En cuanto al cine y la música, el kirchnerismo desplegó todo su potencial propagandístico. Se percató que los intelectuales y los periodistas a sueldo hacen muy bien su trabajo para cierta parte de la sociedad ilustrada, pero no tienen la misma llegada e injerencia en los estratos más vulnerables de la población. ¿Y qué más popular que la música y el cine? Sería injusto vituperar a Lali Espósito, que quedó, en el imaginario popular, como la cara visible de toda la maraña dadivosa del Estado para con los artistas.
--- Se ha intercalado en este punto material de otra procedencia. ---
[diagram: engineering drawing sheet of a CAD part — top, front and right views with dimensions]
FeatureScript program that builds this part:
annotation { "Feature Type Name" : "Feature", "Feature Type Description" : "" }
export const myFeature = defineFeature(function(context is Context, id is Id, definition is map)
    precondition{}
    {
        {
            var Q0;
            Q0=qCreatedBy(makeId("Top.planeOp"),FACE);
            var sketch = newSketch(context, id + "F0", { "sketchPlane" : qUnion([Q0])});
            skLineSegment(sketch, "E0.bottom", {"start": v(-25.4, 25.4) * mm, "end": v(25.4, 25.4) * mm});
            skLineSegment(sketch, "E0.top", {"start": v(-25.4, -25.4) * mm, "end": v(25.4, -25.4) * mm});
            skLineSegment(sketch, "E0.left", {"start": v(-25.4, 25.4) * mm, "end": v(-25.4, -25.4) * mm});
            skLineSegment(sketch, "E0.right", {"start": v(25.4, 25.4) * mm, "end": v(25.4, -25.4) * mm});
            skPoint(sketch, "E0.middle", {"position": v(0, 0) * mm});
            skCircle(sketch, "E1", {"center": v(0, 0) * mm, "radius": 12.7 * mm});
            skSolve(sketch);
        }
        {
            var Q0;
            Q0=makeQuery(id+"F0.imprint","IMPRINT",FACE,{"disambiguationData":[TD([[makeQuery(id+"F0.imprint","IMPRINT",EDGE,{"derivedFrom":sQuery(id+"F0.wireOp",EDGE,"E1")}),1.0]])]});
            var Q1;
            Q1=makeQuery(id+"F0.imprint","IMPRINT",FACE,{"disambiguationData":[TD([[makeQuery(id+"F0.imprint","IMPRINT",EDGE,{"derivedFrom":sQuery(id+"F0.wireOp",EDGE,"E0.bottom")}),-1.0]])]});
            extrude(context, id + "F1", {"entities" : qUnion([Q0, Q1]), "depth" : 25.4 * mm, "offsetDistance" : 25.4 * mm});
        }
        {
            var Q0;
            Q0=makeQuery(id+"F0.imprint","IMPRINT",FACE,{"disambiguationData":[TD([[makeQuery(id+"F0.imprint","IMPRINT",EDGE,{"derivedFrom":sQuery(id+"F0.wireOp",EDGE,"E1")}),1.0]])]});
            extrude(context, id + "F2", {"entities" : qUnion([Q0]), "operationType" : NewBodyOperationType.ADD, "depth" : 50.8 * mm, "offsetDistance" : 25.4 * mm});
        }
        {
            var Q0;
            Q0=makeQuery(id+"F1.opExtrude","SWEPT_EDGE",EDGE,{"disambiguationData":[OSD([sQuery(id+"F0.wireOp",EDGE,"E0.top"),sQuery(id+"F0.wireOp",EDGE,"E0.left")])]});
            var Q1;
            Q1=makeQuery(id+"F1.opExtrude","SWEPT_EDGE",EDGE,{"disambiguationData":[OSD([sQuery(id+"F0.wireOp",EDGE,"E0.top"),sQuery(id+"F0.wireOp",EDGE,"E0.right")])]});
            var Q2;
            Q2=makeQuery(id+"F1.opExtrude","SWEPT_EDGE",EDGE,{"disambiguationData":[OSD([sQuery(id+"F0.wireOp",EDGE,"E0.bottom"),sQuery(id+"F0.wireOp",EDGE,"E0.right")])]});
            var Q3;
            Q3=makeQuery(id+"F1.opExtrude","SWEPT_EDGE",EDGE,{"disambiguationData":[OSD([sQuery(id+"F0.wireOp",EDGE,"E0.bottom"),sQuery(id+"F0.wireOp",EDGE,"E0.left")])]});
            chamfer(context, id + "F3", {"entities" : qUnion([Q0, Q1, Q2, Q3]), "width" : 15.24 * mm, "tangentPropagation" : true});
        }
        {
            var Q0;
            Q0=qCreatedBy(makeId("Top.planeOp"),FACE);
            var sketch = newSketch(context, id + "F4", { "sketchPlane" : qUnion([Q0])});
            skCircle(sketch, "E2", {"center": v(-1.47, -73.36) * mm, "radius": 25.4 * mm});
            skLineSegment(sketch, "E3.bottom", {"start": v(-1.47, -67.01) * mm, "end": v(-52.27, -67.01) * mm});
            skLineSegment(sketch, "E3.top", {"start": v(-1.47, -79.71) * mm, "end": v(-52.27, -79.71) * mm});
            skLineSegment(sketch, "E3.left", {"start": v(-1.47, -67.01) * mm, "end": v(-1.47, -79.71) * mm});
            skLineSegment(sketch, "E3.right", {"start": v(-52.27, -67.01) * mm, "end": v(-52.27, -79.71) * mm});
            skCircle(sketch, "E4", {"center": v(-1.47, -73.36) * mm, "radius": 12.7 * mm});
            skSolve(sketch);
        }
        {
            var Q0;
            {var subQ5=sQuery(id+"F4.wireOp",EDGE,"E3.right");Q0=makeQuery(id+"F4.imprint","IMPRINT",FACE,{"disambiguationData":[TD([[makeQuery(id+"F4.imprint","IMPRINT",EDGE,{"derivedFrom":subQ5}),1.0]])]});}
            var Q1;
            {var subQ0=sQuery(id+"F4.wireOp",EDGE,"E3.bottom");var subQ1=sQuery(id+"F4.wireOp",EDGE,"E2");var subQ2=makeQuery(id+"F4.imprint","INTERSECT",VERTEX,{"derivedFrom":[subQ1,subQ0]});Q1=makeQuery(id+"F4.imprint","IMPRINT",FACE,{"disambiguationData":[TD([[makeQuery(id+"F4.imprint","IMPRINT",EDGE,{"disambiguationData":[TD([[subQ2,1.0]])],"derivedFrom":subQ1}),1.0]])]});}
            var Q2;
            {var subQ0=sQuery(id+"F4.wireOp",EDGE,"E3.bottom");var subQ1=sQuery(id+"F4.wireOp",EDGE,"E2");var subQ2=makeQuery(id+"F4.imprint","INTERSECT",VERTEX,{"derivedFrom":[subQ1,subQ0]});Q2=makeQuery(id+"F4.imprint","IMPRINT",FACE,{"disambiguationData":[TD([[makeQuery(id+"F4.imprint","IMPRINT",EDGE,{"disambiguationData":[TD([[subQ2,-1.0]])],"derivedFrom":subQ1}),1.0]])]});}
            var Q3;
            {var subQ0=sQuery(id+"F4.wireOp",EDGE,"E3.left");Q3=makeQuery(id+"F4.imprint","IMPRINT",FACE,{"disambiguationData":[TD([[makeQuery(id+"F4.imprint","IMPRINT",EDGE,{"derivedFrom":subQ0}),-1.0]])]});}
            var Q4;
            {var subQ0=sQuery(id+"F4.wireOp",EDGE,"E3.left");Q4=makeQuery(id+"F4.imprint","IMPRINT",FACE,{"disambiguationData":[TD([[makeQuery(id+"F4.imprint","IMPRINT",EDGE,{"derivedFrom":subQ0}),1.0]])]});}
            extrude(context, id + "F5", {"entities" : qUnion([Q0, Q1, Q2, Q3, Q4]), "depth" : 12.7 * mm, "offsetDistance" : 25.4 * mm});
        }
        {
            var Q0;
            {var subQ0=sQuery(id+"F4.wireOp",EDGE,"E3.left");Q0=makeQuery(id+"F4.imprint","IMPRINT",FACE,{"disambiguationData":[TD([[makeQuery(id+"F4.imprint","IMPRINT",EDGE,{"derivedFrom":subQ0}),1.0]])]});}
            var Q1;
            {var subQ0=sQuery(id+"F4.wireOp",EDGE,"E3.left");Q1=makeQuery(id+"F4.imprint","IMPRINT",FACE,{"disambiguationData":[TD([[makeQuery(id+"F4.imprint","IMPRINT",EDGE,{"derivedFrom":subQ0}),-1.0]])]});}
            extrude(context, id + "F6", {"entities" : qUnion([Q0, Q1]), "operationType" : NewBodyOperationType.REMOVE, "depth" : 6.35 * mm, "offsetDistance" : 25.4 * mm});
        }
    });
La Renga, Divididos, Fito Páez, Los Gardelitos, La Mancha de Rolando- entre muchísimas otras bandas- y el recientemente surgido trap argentino, engrosaron sus cuentas bancarias a cambio de ejercer como heraldos de la narración patriótica y popular y de callar, descaradamente, ante los hechos de corrupción más atroces que ha conocido nuestro país. El INCAA, el Instituto Nacional de Cine y Artes Audiovisuales, recibió, como nunca antes desde su fundación, un presupuesto millonario que harían suspirar de envidia a organismos homólogos de otros países. Según el crítico de cine Leonardo Espósito, que realizó un trabajo al respecto, el 70% de los fondos se repartían entre los burócratas del entretenimiento (actores y cineastas militantes) y el 30% restante los destinaban a la producción y distribución de películas. Este cine endogámico y politizado, en el cual siempre actuaban o dirigían los mismos, fue perdiendo, poco a poco, su prestigio y, con ello, a numerosos espectadores que, ávidos de una buena historia, se iban de las salas de los cines con la sensación de que habían perdido tiempo y dinero en una soporífera crónica ideológica. En este sentido, el CONICET corrió la misma suerte: una institución tan reputada y con verdaderas mentes brillantes quedó totalmente desacreditada a causa de la politización que introdujo el kirchnerismo en la misma.

Sin embargo, Cristina Fernández no logró, a pesar de sus desesperantes intentos, de hacerse con uno de los objetivos primordiales de Gramsci: el control total de la prensa (faena que, a decir de paso, sí realizó con eficacia el General Perón en el siglo pasado). A pesar de poseer y manejar medios audiovisuales, gráficos y radiales, públicos y privados, no consiguió, como decía anteriormente, su cometido, y ciertos medios (véase Clarín, La Nación, Infobae…) se convirtieron en un incordio que, a través de diversas investigaciones sustanciales en lo que a la corrupción respecta, fueron minando y socavando el relato y haciendo tambalear aquella Verdad ideológica (y metafísica) que con tantos esfuerzos el kirchnerismo construyó durante años.

“La única verdad es la realidad”, decía Perón. Cristina –me permito parafrasearla- diría: “La única verdad es que la yo impongo: si hay un desfase entre la verdad y la realidad, es que la realidad debe estar equivocada…”.

* El autor es licenciado en Recursos Humanos y Docente.